I watch the Oscars each year and last evening was fortunate enough to do so in the company of others in the media production / television business. They, like me, love to give “live commentary” on everything from stage presentation, to acceptance speeches, and yes even wardrobe choices, as it’s happening. We agreed on many highs (Chris Rock’s opening monologue, Lady Gaga’s performance) and lows (Stacey Dash cameo,  Angela Bassett “Black History Month”), but were in most violent agreement about a segment without any star power at all.

The culprit was Cheryl Boone Isaacs, President of the  Academy of Motion Picture Arts and Sciences, when she gave the Academy’s  customary annual two minute address at each Academy Awards ceremony.  This year, the subject matter actually mattered…the need for greater racial diversity among all of Hollywood, both in front of and behind the camera. It was an opportunity for a stirring address from the highest authority of the governing body of the evening’s event. Sadly, given the grandeur of the event,  audience size and caliber, it came off  somber, uninspired, flat, and in box office parlance, it bombed (Click here to watch). This falls as much on Ms. Isaacs’ speech writer and speech coaches, as on Ms. Isaacs herself, as it violated several  basics of effective message delivery.

1. Visual aids. None. You’d think as the governing body of all that is motion picture entertainment, the powers that be for AMPAS would want to give Ms.  Isaacs some powerful impact to this important subject. Some photos perhaps of brave pioneers bridging the racial divide, even dare I say…a graphic to reinforce the small % of racial diversity say, from 1996 – 2016. SOMETHING more than another speaker in an evening gown standing at a microphone. Remember, people retain far more of what they see, than what they hear.

2. Analogies/Metaphors: She could have been remembered for that “one line” – should anyone have taken the effort to create it for her. President Reagan (former professional actor) was masterful at this. Something like, “Today, if you put all the employees and actors in a single line, it would stretch from Hollywood to NYC. And the people of color would only cover roughly 100 miles…”

3. Movement, eye contact, I’m sure in the name of moving the program along, the procedure of “walk out, stand at the mic, give your talk” are the core instructions of the evening. But, a) THIS IS HER SHOW, and b) since Ms. Boone Isaacs was promoting and encouraging her audience to take action – remember her closing line?:  “It’s not enough to listen and agree. We must take action” (See my related post from Feb 2, 2015, “Persuade, Don’t Just Convince”) – she could have  helped that connection to her audience with some stage movement, eye contact, and some hand gestures to highlight the important points. A sincere smile at the right time would have not only helped her make the audience feel they’re in this together, but would have provided a good counterpoint to more somber, non-smile points.

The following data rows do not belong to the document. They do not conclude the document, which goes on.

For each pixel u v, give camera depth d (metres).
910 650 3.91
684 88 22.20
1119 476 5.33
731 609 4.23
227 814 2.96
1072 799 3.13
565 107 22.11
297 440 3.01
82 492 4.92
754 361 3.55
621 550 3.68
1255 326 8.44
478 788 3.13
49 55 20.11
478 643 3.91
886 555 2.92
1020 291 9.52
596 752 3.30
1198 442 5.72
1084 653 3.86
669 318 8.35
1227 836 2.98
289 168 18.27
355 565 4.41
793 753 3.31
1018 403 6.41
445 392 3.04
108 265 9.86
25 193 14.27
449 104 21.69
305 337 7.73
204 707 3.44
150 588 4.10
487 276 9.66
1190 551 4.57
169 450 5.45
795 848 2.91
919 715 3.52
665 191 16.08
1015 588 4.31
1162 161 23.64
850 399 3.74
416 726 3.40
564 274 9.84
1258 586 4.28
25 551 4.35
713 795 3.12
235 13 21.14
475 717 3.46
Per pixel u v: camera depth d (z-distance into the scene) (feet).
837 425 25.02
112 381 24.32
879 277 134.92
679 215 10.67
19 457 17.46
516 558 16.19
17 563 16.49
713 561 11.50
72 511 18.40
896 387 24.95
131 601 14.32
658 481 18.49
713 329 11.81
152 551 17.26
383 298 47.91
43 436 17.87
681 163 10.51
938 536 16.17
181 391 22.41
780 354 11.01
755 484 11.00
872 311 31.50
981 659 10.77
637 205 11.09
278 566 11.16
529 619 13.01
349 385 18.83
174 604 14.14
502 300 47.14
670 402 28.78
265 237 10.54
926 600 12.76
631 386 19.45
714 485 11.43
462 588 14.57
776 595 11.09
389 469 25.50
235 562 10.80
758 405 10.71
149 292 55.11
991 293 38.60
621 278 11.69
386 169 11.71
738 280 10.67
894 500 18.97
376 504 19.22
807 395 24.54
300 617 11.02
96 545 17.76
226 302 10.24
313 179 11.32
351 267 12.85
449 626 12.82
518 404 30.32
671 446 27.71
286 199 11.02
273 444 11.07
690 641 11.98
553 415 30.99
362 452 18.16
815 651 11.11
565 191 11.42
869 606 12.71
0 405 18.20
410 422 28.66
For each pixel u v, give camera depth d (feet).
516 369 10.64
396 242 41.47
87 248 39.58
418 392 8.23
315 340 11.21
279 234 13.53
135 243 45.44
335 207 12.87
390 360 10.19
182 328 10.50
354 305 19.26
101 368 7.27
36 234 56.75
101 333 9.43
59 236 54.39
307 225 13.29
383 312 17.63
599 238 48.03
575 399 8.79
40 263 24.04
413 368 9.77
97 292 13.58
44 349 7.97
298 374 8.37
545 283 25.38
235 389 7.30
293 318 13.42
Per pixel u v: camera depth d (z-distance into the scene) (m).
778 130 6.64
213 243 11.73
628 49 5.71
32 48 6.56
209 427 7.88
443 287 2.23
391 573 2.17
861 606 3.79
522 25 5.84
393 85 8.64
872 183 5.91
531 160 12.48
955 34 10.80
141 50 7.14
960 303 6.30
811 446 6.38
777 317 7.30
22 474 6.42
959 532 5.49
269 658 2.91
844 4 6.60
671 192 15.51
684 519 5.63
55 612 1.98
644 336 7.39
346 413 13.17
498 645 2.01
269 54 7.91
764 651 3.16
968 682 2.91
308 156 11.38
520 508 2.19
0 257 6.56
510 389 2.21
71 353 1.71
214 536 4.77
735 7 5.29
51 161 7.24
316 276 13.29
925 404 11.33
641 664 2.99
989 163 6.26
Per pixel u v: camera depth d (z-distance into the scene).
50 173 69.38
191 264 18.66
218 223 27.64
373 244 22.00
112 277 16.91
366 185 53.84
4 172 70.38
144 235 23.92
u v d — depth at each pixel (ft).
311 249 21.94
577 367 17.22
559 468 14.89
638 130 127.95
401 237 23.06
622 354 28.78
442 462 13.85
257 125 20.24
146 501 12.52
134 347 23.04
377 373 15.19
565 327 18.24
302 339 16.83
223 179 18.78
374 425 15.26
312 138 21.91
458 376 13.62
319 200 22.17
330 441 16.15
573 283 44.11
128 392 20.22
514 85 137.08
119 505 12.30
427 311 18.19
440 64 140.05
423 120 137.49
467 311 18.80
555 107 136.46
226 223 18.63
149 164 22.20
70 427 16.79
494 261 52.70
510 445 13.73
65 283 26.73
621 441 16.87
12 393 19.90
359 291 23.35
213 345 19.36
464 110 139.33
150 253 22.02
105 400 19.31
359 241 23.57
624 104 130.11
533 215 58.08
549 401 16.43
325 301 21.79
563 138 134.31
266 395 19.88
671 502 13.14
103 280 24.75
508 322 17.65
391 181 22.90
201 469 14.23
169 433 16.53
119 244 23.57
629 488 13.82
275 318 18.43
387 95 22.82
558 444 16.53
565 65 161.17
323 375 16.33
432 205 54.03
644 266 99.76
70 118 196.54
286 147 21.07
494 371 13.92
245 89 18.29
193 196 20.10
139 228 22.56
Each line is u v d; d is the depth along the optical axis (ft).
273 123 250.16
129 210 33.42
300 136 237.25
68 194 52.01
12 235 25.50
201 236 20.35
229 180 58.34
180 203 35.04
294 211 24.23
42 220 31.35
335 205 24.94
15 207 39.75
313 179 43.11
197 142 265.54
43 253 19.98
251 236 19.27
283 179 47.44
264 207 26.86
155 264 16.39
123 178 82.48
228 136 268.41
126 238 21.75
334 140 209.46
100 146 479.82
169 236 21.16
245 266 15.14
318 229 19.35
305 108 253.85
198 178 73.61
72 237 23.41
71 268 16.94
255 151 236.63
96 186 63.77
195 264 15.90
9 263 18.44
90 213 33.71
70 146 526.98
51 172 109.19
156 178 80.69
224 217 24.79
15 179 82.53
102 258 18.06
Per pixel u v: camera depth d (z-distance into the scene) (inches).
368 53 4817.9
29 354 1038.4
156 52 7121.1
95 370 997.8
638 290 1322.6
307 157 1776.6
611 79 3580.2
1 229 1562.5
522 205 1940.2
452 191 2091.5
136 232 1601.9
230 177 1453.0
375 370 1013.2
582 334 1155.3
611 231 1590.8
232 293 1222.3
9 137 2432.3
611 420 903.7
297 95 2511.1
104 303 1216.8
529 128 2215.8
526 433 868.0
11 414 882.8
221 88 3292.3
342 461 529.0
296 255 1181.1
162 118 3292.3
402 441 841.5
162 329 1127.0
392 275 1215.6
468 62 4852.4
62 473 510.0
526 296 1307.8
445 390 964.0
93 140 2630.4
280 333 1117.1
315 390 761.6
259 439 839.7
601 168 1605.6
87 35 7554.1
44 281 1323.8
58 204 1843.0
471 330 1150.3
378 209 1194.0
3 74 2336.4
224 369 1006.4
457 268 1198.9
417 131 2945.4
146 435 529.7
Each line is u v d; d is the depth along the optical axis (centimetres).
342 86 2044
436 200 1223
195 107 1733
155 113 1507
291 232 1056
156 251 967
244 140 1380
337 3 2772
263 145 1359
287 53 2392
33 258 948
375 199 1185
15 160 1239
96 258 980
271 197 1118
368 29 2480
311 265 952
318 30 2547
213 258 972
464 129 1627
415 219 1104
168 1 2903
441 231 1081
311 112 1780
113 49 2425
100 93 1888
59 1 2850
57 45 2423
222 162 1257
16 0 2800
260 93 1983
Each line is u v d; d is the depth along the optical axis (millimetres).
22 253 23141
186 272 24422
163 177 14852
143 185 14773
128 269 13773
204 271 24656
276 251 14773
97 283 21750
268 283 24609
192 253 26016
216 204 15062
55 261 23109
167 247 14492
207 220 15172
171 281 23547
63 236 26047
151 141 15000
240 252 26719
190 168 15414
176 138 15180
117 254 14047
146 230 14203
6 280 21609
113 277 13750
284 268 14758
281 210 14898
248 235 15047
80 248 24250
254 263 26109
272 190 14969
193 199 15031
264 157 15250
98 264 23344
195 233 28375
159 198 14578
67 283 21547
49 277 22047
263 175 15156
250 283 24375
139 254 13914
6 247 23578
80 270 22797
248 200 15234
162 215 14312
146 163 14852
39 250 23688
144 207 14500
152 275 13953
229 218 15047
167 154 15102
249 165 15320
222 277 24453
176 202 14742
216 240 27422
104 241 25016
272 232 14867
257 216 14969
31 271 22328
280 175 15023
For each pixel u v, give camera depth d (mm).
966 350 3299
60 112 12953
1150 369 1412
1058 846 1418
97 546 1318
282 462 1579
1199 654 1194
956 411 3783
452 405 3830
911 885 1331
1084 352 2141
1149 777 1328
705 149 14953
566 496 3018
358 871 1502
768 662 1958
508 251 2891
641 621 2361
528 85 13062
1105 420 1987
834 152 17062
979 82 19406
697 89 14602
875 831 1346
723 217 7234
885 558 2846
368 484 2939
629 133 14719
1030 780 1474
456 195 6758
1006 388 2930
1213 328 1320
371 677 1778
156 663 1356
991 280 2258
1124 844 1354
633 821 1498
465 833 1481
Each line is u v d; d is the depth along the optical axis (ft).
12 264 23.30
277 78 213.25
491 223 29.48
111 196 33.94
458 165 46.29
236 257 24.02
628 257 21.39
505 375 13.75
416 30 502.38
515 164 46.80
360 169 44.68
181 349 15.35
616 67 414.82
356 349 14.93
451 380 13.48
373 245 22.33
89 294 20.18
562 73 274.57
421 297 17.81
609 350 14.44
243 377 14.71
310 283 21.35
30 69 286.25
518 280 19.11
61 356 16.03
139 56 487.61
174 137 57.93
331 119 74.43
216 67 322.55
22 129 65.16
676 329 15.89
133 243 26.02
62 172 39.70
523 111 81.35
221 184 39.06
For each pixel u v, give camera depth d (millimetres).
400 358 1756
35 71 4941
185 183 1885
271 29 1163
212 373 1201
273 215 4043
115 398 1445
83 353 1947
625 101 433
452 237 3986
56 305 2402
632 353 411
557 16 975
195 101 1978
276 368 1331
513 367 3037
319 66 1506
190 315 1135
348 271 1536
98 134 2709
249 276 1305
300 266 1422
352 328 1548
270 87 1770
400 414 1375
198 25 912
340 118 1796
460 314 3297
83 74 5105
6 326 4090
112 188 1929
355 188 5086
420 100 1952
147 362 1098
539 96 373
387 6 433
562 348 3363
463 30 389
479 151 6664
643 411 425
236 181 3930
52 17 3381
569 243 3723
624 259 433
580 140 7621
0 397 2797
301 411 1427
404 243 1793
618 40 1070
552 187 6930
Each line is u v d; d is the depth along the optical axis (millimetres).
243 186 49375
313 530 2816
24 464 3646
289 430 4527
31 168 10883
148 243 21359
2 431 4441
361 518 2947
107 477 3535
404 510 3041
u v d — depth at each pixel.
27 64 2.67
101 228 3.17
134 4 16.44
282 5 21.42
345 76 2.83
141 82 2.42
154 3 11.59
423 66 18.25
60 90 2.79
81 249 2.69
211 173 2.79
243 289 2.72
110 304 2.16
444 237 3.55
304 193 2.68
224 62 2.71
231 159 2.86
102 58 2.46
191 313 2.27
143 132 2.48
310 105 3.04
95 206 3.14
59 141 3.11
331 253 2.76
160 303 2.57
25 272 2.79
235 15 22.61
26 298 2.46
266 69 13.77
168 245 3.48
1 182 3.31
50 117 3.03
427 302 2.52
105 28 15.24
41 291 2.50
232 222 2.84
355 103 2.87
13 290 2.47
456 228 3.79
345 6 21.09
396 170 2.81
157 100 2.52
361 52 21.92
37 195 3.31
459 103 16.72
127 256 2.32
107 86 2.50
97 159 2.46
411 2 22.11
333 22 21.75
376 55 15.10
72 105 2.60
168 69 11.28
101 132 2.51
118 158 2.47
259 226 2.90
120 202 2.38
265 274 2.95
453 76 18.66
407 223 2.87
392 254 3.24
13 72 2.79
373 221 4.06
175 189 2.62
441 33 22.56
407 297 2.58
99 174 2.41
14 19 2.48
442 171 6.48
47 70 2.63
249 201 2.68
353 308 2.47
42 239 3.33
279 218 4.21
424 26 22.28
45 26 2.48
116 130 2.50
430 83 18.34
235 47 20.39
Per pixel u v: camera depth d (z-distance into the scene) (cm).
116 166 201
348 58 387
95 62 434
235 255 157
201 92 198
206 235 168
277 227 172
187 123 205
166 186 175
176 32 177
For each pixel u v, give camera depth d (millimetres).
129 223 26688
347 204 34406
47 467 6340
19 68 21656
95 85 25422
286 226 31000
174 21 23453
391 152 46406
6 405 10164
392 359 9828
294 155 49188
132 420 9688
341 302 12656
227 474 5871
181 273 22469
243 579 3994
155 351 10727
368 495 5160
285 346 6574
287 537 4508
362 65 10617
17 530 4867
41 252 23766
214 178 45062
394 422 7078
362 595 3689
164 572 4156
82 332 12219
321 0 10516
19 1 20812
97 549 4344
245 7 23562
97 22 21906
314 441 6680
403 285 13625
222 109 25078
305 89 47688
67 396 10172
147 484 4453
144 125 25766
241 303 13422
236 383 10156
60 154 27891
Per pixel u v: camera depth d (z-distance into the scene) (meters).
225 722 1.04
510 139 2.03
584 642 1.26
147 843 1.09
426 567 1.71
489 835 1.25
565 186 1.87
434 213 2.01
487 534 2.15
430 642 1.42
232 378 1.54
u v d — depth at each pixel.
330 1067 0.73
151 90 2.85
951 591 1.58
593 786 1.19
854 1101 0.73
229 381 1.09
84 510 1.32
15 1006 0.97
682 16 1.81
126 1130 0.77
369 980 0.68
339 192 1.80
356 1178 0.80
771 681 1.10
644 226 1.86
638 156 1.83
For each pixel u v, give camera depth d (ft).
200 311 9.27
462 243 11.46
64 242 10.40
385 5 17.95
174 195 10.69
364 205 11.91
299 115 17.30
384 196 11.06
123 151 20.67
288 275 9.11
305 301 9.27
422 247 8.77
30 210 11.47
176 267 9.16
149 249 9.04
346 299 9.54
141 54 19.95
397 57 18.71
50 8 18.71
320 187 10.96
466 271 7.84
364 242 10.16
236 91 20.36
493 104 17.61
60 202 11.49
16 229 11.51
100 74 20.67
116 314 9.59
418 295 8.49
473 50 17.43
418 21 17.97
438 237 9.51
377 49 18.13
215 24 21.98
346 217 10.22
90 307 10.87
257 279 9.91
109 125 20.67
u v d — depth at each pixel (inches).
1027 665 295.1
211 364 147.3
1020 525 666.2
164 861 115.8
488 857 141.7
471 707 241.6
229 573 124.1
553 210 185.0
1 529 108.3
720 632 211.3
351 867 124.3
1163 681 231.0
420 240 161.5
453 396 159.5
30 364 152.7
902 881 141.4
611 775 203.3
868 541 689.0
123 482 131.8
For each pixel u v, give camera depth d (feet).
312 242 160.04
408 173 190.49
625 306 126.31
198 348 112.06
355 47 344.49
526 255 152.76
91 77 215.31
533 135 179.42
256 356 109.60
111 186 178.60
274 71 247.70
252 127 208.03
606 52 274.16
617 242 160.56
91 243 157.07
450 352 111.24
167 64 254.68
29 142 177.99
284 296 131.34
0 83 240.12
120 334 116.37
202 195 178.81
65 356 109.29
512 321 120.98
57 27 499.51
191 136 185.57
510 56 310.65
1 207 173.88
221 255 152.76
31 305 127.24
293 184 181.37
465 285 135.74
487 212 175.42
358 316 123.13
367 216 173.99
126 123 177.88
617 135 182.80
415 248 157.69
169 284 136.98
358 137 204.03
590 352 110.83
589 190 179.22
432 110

4. Lose the teleprompter. At the very least, memorize the speech. It’s only 2 minutes and you’re the highest authority in your world at that moment, and you’ve had at least 2 months to prepare. Not only that, if racial diversity is so critical to the industry and the Academy, you shouldn’t need a teleprompter to guide you. That’s how you convey conviction, passion and credibility. And logistically, if Chris Rock can walk around and be amplified, so can you.

There is more to effective delivery than the 4 points above, but oh how these could have made an important difference to her segment. Hopefully, we’ll see more creative and compelling messaging about this critical topic from AMPAS in the months to come.